» **What you have to do**
Please rewrite the listing below with every "pose" changed to "camera" and everything else unchanged, leaving out the pictures.

- - -

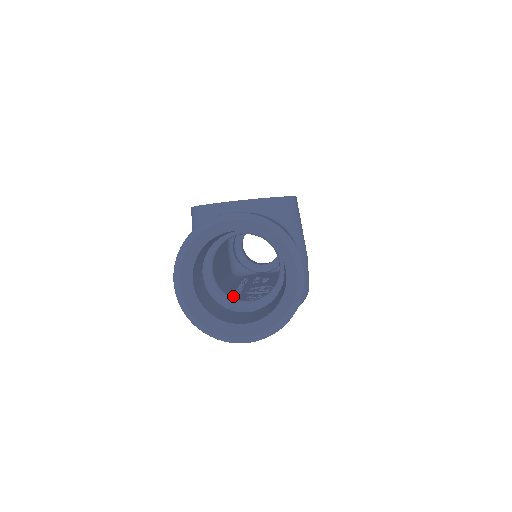
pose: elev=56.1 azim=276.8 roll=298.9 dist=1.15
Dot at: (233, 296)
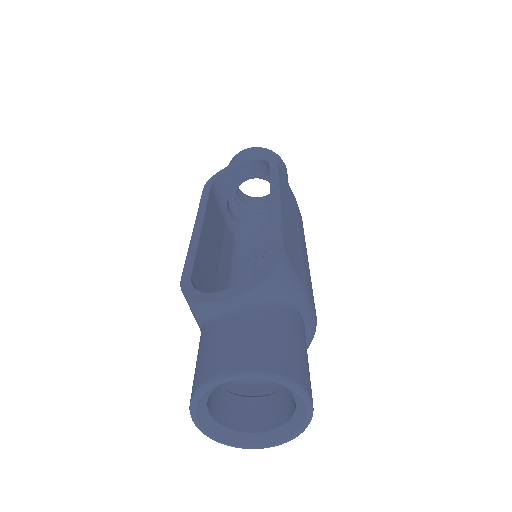
Dot at: occluded
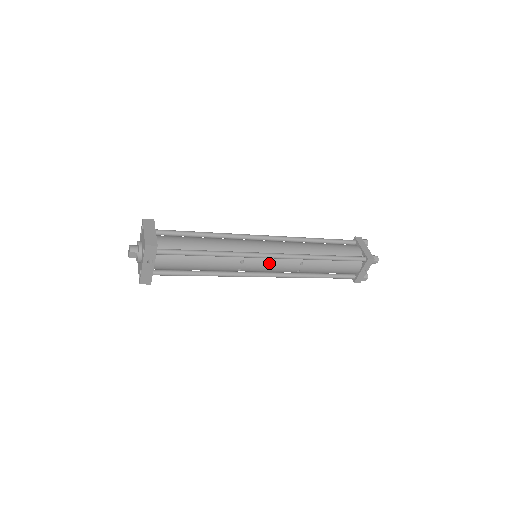
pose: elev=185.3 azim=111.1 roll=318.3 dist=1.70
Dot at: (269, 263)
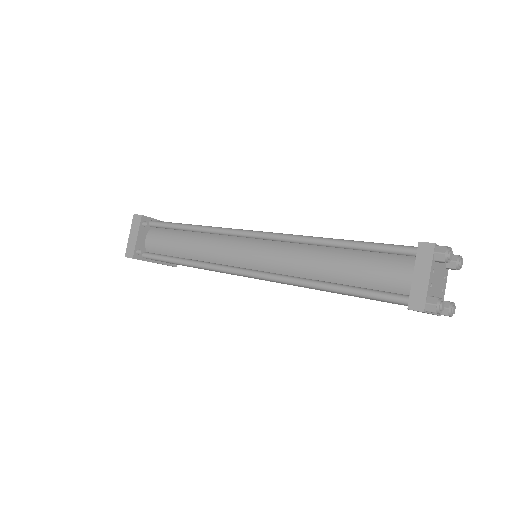
Dot at: occluded
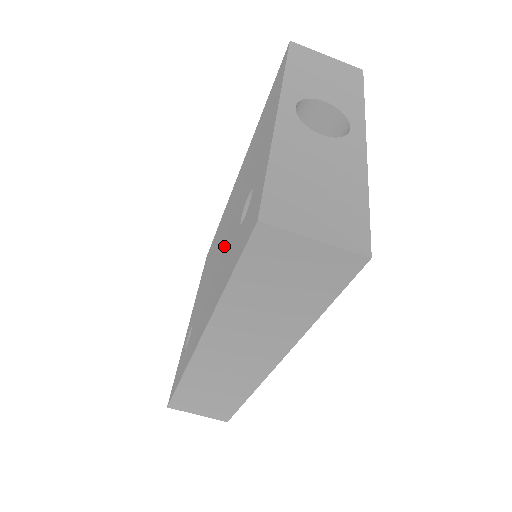
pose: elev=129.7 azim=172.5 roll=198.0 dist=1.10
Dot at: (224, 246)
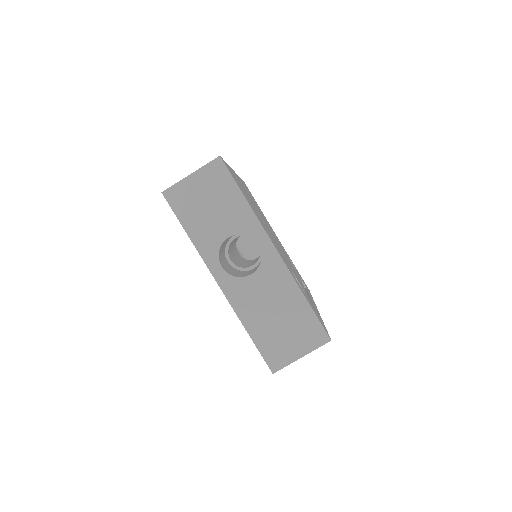
Dot at: occluded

- - -

» **Output for this task**
camera: elev=56.1 azim=276.8 roll=298.9 dist=1.15
Dot at: (233, 296)
Dot at: occluded
camera: elev=185.3 azim=111.1 roll=318.3 dist=1.70
Dot at: (269, 263)
Dot at: occluded
camera: elev=129.7 azim=172.5 roll=198.0 dist=1.10
Dot at: (224, 246)
Dot at: occluded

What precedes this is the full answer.